§ **TASK**: Write out every line exactly, from the start of the records below to the line with "hic=sample.hic", and stop there. Don't write out the pictures.

Stored data:

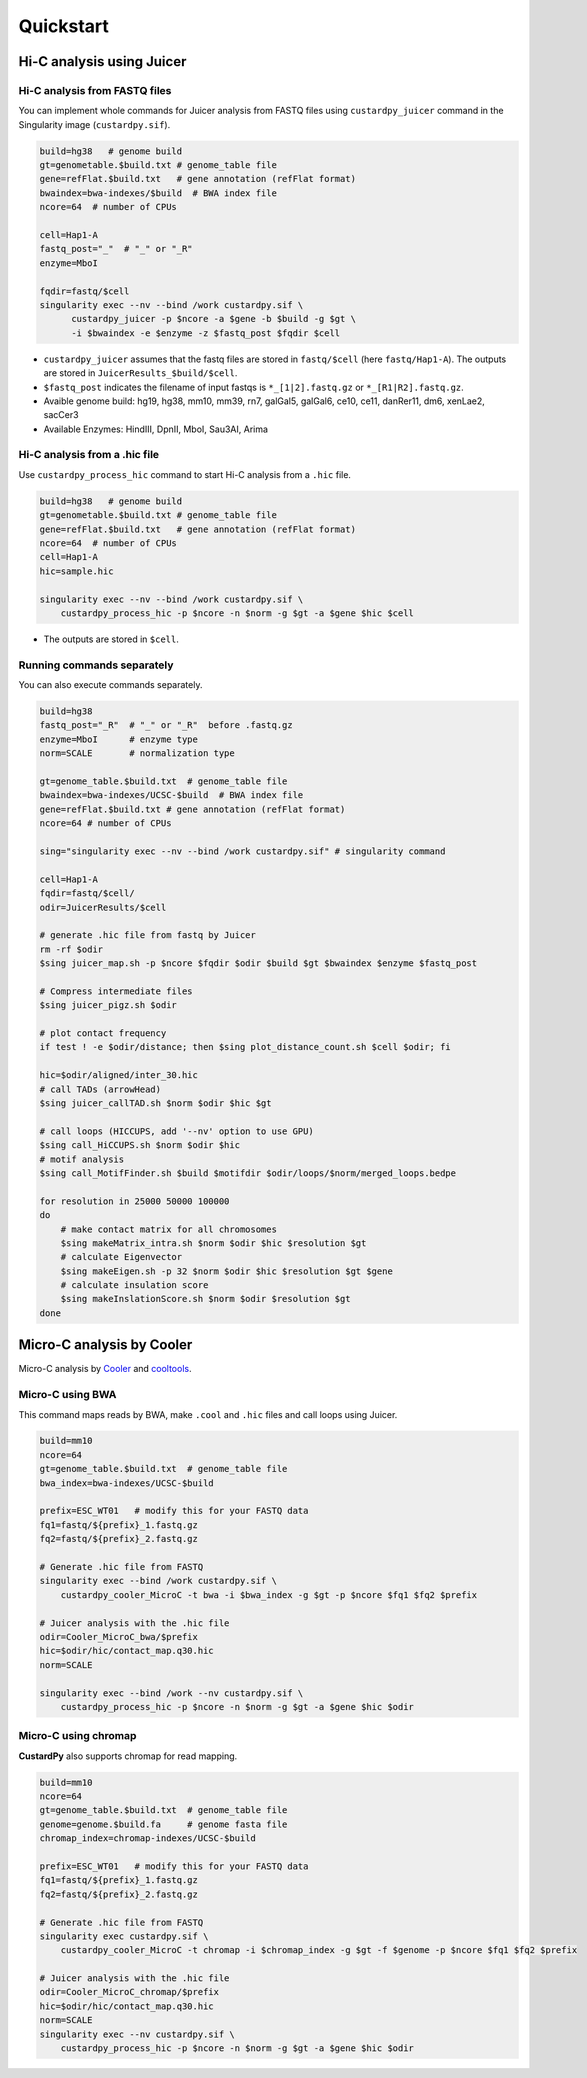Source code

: Quickstart
=====================

.. A common problem in Hi-C analysis is the strict requirement of specific input formats. Many tools require input data to be in a specific format, and consequently, their use is hindered if the data under investigation does not conform to these specifications.

.. Since CustardPy covers the processing of Hi-C data from FASTQ and uses the generated data for the subsequent analysis, users can avoid the potential format incompatibility.


Hi-C analysis using Juicer
---------------------------------------------

Hi-C analysis from FASTQ files
+++++++++++++++++++++++++++++++++++++++++++++++++++++++++++++

You can implement whole commands for Juicer analysis from FASTQ files using ``custardpy_juicer`` command in the Singularity image (``custardpy.sif``).

.. code-block:: bash

    build=hg38   # genome build
    gt=genometable.$build.txt # genome_table file
    gene=refFlat.$build.txt   # gene annotation (refFlat format)
    bwaindex=bwa-indexes/$build  # BWA index file
    ncore=64  # number of CPUs

    cell=Hap1-A
    fastq_post="_"  # "_" or "_R"
    enzyme=MboI

    fqdir=fastq/$cell
    singularity exec --nv --bind /work custardpy.sif \
          custardpy_juicer -p $ncore -a $gene -b $build -g $gt \
          -i $bwaindex -e $enzyme -z $fastq_post $fqdir $cell

- ``custardpy_juicer`` assumes that the fastq files are stored in ``fastq/$cell`` (here ``fastq/Hap1-A``). The outputs are stored in ``JuicerResults_$build/$cell``.
- ``$fastq_post`` indicates the filename of input fastqs is ``*_[1|2].fastq.gz`` or ``*_[R1|R2].fastq.gz``.
- Avaible genome build: hg19, hg38, mm10, mm39, rn7, galGal5, galGal6, ce10, ce11, danRer11, dm6, xenLae2, sacCer3
- Available Enzymes: HindIII, DpnII, MboI, Sau3AI, Arima

Hi-C analysis from a .hic file
+++++++++++++++++++++++++++++++++++++++++++++++++++++++++++++

Use ``custardpy_process_hic`` command to start Hi-C analysis from a ``.hic`` file.

.. code-block:: bash

    build=hg38   # genome build
    gt=genometable.$build.txt # genome_table file
    gene=refFlat.$build.txt   # gene annotation (refFlat format)
    ncore=64  # number of CPUs
    cell=Hap1-A
    hic=sample.hic

    singularity exec --nv --bind /work custardpy.sif \
        custardpy_process_hic -p $ncore -n $norm -g $gt -a $gene $hic $cell

- The outputs are stored in ``$cell``.

Running commands separately
+++++++++++++++++++++++++++++++++++++++++++++++++++++++++++++

You can also execute commands separately. 

.. code-block:: bash

    build=hg38
    fastq_post="_R"  # "_" or "_R"  before .fastq.gz
    enzyme=MboI      # enzyme type
    norm=SCALE       # normalization type

    gt=genome_table.$build.txt  # genome_table file
    bwaindex=bwa-indexes/UCSC-$build  # BWA index file
    gene=refFlat.$build.txt # gene annotation (refFlat format)
    ncore=64 # number of CPUs

    sing="singularity exec --nv --bind /work custardpy.sif" # singularity command

    cell=Hap1-A
    fqdir=fastq/$cell/
    odir=JuicerResults/$cell

    # generate .hic file from fastq by Juicer
    rm -rf $odir
    $sing juicer_map.sh -p $ncore $fqdir $odir $build $gt $bwaindex $enzyme $fastq_post

    # Compress intermediate files
    $sing juicer_pigz.sh $odir

    # plot contact frequency
    if test ! -e $odir/distance; then $sing plot_distance_count.sh $cell $odir; fi

    hic=$odir/aligned/inter_30.hic
    # call TADs (arrowHead)
    $sing juicer_callTAD.sh $norm $odir $hic $gt

    # call loops (HICCUPS, add '--nv' option to use GPU)
    $sing call_HiCCUPS.sh $norm $odir $hic
    # motif analysis
    $sing call_MotifFinder.sh $build $motifdir $odir/loops/$norm/merged_loops.bedpe

    for resolution in 25000 50000 100000
    do
        # make contact matrix for all chromosomes
        $sing makeMatrix_intra.sh $norm $odir $hic $resolution $gt
        # calculate Eigenvector
        $sing makeEigen.sh -p 32 $norm $odir $hic $resolution $gt $gene
        # calculate insulation score
        $sing makeInslationScore.sh $norm $odir $resolution $gt
    done
    


Micro-C analysis by Cooler
--------------------------------------------------

Micro-C analysis by `Cooler <https://cooler.readthedocs.io/en/latest/index.html>`_ and `cooltools <https://github.com/open2c/cooltools>`_.

Micro-C using BWA
+++++++++++++++++++++++++++++++++

This command maps reads by BWA, make ``.cool`` and ``.hic`` files and call loops using Juicer.

.. code-block:: bash

    build=mm10
    ncore=64
    gt=genome_table.$build.txt  # genome_table file
    bwa_index=bwa-indexes/UCSC-$build

    prefix=ESC_WT01   # modify this for your FASTQ data
    fq1=fastq/${prefix}_1.fastq.gz
    fq2=fastq/${prefix}_2.fastq.gz

    # Generate .hic file from FASTQ
    singularity exec --bind /work custardpy.sif \
        custardpy_cooler_MicroC -t bwa -i $bwa_index -g $gt -p $ncore $fq1 $fq2 $prefix

    # Juicer analysis with the .hic file
    odir=Cooler_MicroC_bwa/$prefix
    hic=$odir/hic/contact_map.q30.hic
    norm=SCALE

    singularity exec --bind /work --nv custardpy.sif \
        custardpy_process_hic -p $ncore -n $norm -g $gt -a $gene $hic $odir

    
Micro-C using chromap
+++++++++++++++++++++++++++++++

**CustardPy** also supports chromap for read mapping.

.. code-block:: bash

    build=mm10
    ncore=64
    gt=genome_table.$build.txt  # genome_table file
    genome=genome.$build.fa     # genome fasta file
    chromap_index=chromap-indexes/UCSC-$build

    prefix=ESC_WT01   # modify this for your FASTQ data
    fq1=fastq/${prefix}_1.fastq.gz
    fq2=fastq/${prefix}_2.fastq.gz

    # Generate .hic file from FASTQ
    singularity exec custardpy.sif \
        custardpy_cooler_MicroC -t chromap -i $chromap_index -g $gt -f $genome -p $ncore $fq1 $fq2 $prefix

    # Juicer analysis with the .hic file
    odir=Cooler_MicroC_chromap/$prefix
    hic=$odir/hic/contact_map.q30.hic
    norm=SCALE
    singularity exec --nv custardpy.sif \
        custardpy_process_hic -p $ncore -n $norm -g $gt -a $gene $hic $odir
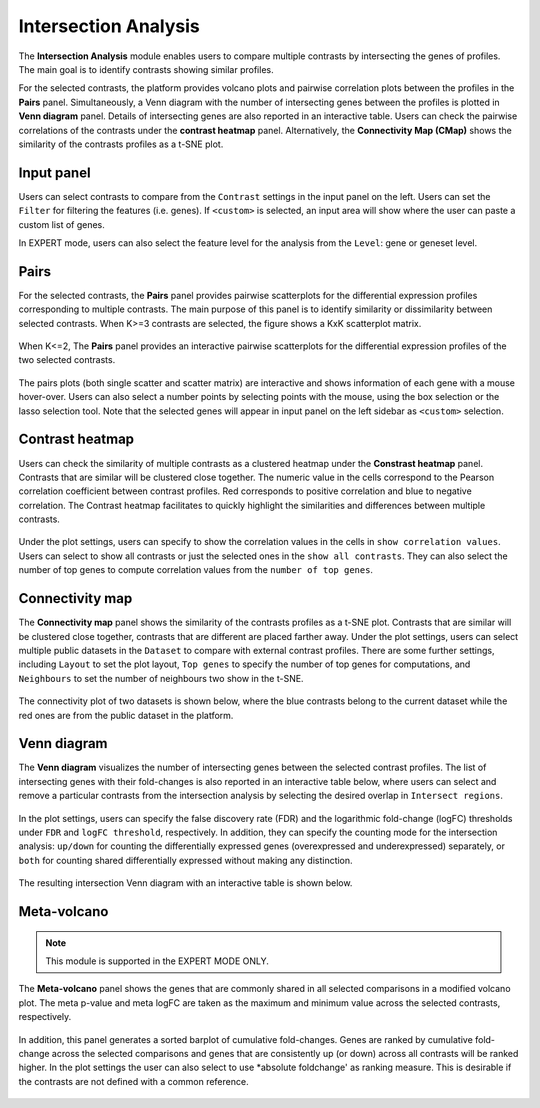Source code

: .. _Intersection:

Intersection Analysis
================================================================================
The **Intersection Analysis** module enables users to compare multiple
contrasts by intersecting the genes of profiles. The main goal is to
identify contrasts showing similar profiles.

For the selected contrasts, the platform provides volcano plots and
pairwise correlation plots between the profiles in the **Pairs**
panel. Simultaneously, a Venn diagram with the number of intersecting
genes between the profiles is plotted in **Venn diagram**
panel. Details of intersecting genes are also reported in an
interactive table. Users can check the pairwise correlations of the
contrasts under the **contrast heatmap** panel. Alternatively, the
**Connectivity Map (CMap)** shows the similarity of the contrasts
profiles as a t-SNE plot.


Input panel
--------------------------------------------------------------------------------
Users can select contrasts to compare from the ``Contrast`` settings
in the input panel on the left. Users can set the ``Filter`` for
filtering the features (i.e. genes). If ``<custom>`` is selected, an
input area will show where the user can paste a custom list of genes.

In EXPERT mode, users can also select the feature level for the
analysis from the ``Level``: gene or geneset level.

.. figure:: figures/psc7.0.png
    :align: center
    :width: 30%


Pairs
--------------------------------------------------------------------------------
For the selected contrasts, the **Pairs** panel provides pairwise
scatterplots for the differential expression profiles corresponding to
multiple contrasts. The main purpose of this panel is to identify
similarity or dissimilarity between selected contrasts. When K>=3
contrasts are selected, the figure shows a KxK scatterplot
matrix. 

.. figure:: figures/psc7.1.png
    :align: center
    :width: 100%

   
When K<=2, The **Pairs** panel provides an interactive pairwise
scatterplots for the differential expression profiles of the two
selected contrasts. 

.. figure:: figures/psc7.2.png
    :align: center
    :width: 100%

The pairs plots (both single scatter and scatter matrix) are
interactive and shows information of each gene with a mouse
hover-over. Users can also select a number points by selecting points
with the mouse, using the box selection or the lasso selection
tool. Note that the selected genes will appear in input panel on the
left sidebar as ``<custom>`` selection.
	    

Contrast heatmap
--------------------------------------------------------------------------------
Users can check the similarity of multiple contrasts as a clustered
heatmap under the **Constrast heatmap** panel. Contrasts that are
similar will be clustered close together. The numeric value in the
cells correspond to the Pearson correlation coefficient between
contrast profiles. Red corresponds to positive correlation and blue to
negative correlation.  The Contrast heatmap facilitates to quickly
highlight the similarities and differences between multiple contrasts.

.. figure:: figures/psc7.3.png
    :align: center
    :width: 100%

Under the plot settings, users can specify to show the correlation
values in the cells in ``show correlation values``. Users can select
to show all contrasts or just the selected ones in the ``show all
contrasts``. They can also select the number of top genes to compute
correlation values from the ``number of top genes``.  

.. figure:: figures/psc7.3.0.png
    :align: center
    :width: 30%


Connectivity map
--------------------------------------------------------------------------------
The **Connectivity map** panel shows the similarity of the contrasts 
profiles as a t-SNE plot. Contrasts that are similar will be clustered close 
together, contrasts that are different are placed farther away. 
Under the plot settings, users can select multiple public datasets in the 
``Dataset`` to compare with external contrast profiles. There are some further 
settings, including ``Layout`` to set the plot layout, ``Top genes`` to specify
the number of top genes for computations, and ``Neighbours`` to set the number 
of neighbours two show in the t-SNE.

.. figure:: figures/psc7.4.0.png
    :align: center
    :width: 30%

The connectivity plot of two datasets is shown below, where the blue contrasts
belong to the current dataset while the red ones are from the public dataset in 
the platform. 

.. figure:: figures/psc7.4.png
    :align: center
    :width: 100%


Venn diagram
--------------------------------------------------------------------------------
The **Venn diagram** visualizes the number of intersecting genes
between the selected contrast profiles. The list of intersecting genes
with their fold-changes is also reported in an interactive table
below, where users can select and remove a particular contrasts from
the intersection analysis by selecting the desired overlap in
``Intersect regions``.

.. figure:: figures/psc7.5.1.png
    :align: center
    :width: 20%

In the plot settings, users can specify the false discovery rate (FDR)
and the logarithmic fold-change (logFC) thresholds under ``FDR`` and
``logFC threshold``, respectively. In addition, they can specify the
counting mode for the intersection analysis: ``up/down`` for counting
the differentially expressed genes (overexpressed and underexpressed)
separately, or ``both`` for counting shared differentially expressed
without making any distinction.

.. figure:: figures/psc7.5.0.png
    :align: center
    :width: 30%
    
The resulting intersection Venn diagram with an interactive table is shown below.

.. figure:: figures/psc7.5.png
    :align: center
    :width: 100%    

	    
Meta-volcano
--------------------------------------------------------------------------------

.. note::

    This module is supported in the EXPERT MODE ONLY.

The **Meta-volcano** panel shows the genes that are commonly shared in
all selected comparisons in a modified volcano plot. The meta p-value
and meta logFC are taken as the maximum and minimum value across the
selected contrasts, respectively.

.. figure:: figures/psc7.6.png
    :align: center
    :width: 100%    

In addition, this panel generates a sorted barplot of cumulative
fold-changes. Genes are ranked by cumulative fold-change across the
selected comparisons and genes that are consistently up (or down)
across all contrasts will be ranked higher. In the plot settings the
user can also select to use *absolute foldchange' as ranking
measure. This is desirable if the contrasts are not defined with a
common reference.
	    
.. figure:: figures/psc7.6.1.png
    :align: center
    :width: 100%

§ **OUTPUT**:
Source code

: Quickstart
=====================

.. A common problem in Hi-C analysis is the strict requirement of specific input formats. Many tools require input data to be in a specific format, and consequently, their use is hindered if the data under investigation does not conform to these specifications.

.. Since CustardPy covers the processing of Hi-C data from FASTQ and uses the generated data for the subsequent analysis, users can avoid the potential format incompatibility.


Hi-C analysis using Juicer
---------------------------------------------

Hi-C analysis from FASTQ files
+++++++++++++++++++++++++++++++++++++++++++++++++++++++++++++

You can implement whole commands for Juicer analysis from FASTQ files using ``custardpy_juicer`` command in the Singularity image (``custardpy.sif``).

.. code-block:: bash

    build=hg38   # genome build
    gt=genometable.$build.txt # genome_table file
    gene=refFlat.$build.txt   # gene annotation (refFlat format)
    bwaindex=bwa-indexes/$build  # BWA index file
    ncore=64  # number of CPUs

    cell=Hap1-A
    fastq_post="_"  # "_" or "_R"
    enzyme=MboI

    fqdir=fastq/$cell
    singularity exec --nv --bind /work custardpy.sif \
          custardpy_juicer -p $ncore -a $gene -b $build -g $gt \
          -i $bwaindex -e $enzyme -z $fastq_post $fqdir $cell

- ``custardpy_juicer`` assumes that the fastq files are stored in ``fastq/$cell`` (here ``fastq/Hap1-A``). The outputs are stored in ``JuicerResults_$build/$cell``.
- ``$fastq_post`` indicates the filename of input fastqs is ``*_[1|2].fastq.gz`` or ``*_[R1|R2].fastq.gz``.
- Avaible genome build: hg19, hg38, mm10, mm39, rn7, galGal5, galGal6, ce10, ce11, danRer11, dm6, xenLae2, sacCer3
- Available Enzymes: HindIII, DpnII, MboI, Sau3AI, Arima

Hi-C analysis from a .hic file
+++++++++++++++++++++++++++++++++++++++++++++++++++++++++++++

Use ``custardpy_process_hic`` command to start Hi-C analysis from a ``.hic`` file.

.. code-block:: bash

    build=hg38   # genome build
    gt=genometable.$build.txt # genome_table file
    gene=refFlat.$build.txt   # gene annotation (refFlat format)
    ncore=64  # number of CPUs
    cell=Hap1-A
    hic=sample.hic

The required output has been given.